Speaking at The King’s Fund Priorities for the 10-year plan event today, GP and Lancashire and South Cumbria ICS lead Amanda Doyle said that primary care is the ‘delivery arm’ of prevention.
She said that although the Five Year Forward View (FYFV) ‘majored’ on prevention, it was difficult to deliver on it because of the funding needed in the acute sector.
The FYFV, recently criticised by new NHS England chair Lord Prior for being more ‘a view than a plan’, was first launched in 2014 to set a new vision for the NHS and had prevention as one of its central themes.
Now that more money has been made available, Dr Doyle said that ‘we are going to be able to invest upfront in prevention’, which needs to be a priority in the long-term plan.
This means helping general practice, which is where most of the work on prevention happens, in conjunction with local authorities and the community itself, she said.
The BMA is also calling for public health prevention to be at the centre of future NHS planning, after publishing a report today in which they found that demand on health services could be cut by 40% if the right investment is given to smoking cessation, obesity, alcohol consumption and physical inactivity services.

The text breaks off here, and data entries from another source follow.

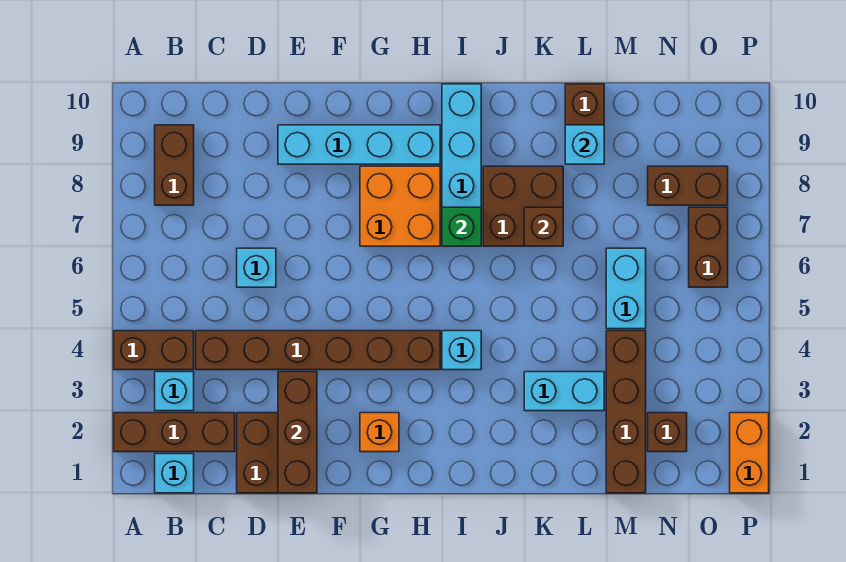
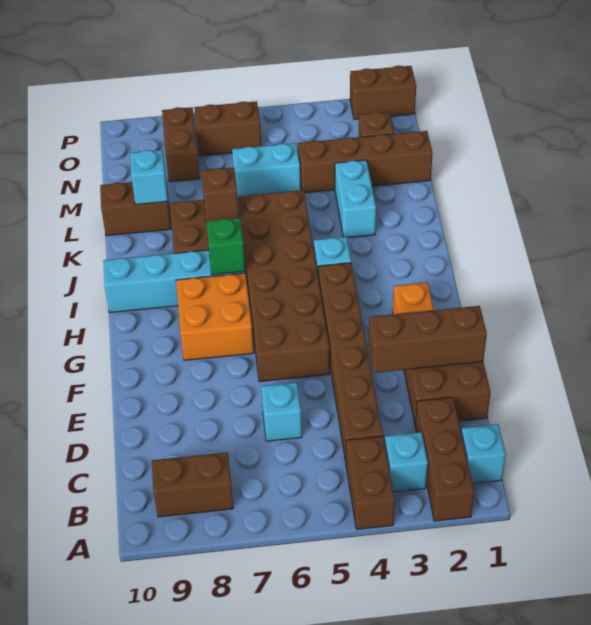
cyan brick E9:H9 level 1 -> none
none -> brown brick F5:K6 level 1
orange brick P1:P2 level 1 -> brown brick P1:P2 level 1

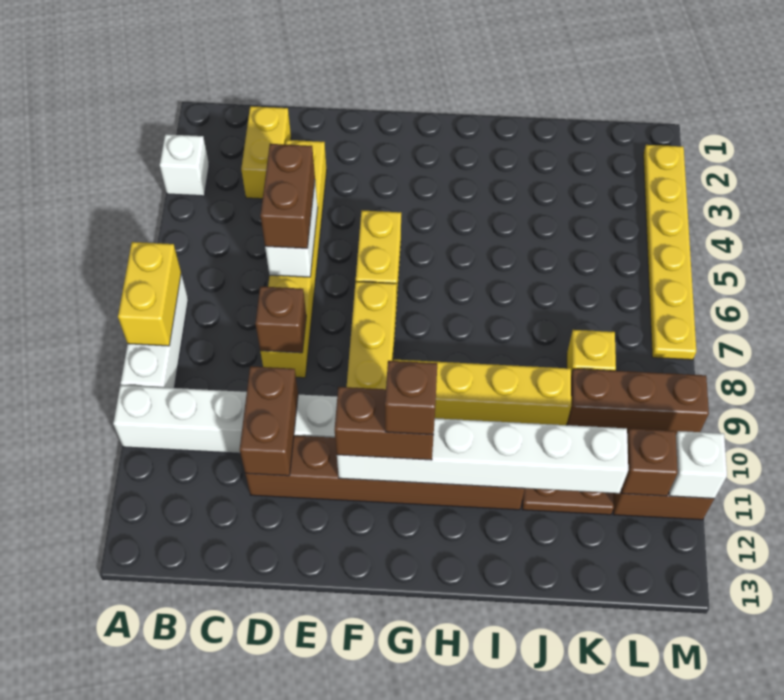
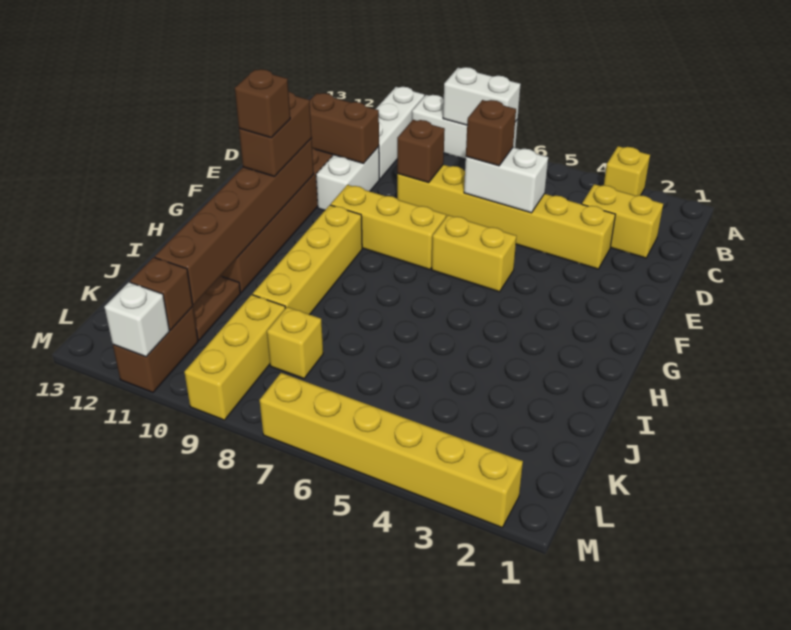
white brick A3 level 1 -> yellow brick A3 level 1
yellow brick A7:A8 level 2 -> white brick A7:A8 level 2
brown brick D5:D6 level 3 -> brown brick D6 level 3
white brick F11:K11 level 2 -> brown brick F11:K11 level 2
brown brick K9:M9 level 1 -> yellow brick K9:M9 level 1
yellow plate M2:M7 level 1 -> yellow brick M2:M7 level 1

‘Unsustainable in its current form’
General practice is however ‘unsustainable in its current form’, Dr Doyle argued, because as many GPs lament, the workload is unsustainable.
In the future, ‘we need to continue the real push on developing primary care networks’, she said.
She added: ‘Group of practices working together on a scale which enables them to deliver new models of primary care de-risks some of the things that are frightening people out of general practice.’
Widen the workforce
Workforce is a big issue for every single stream contributing to the development of the long-term plan, according to Dr Doyle.
The traditional model of general practice, which sees a ‘couple of GPs and a practice nurse is not going to enable it to continue to deliver’, said Dr Doyle, who thinks that teams need to be widened to include a range of professional nurse practitioners, physios, paramedics, and pharmacists.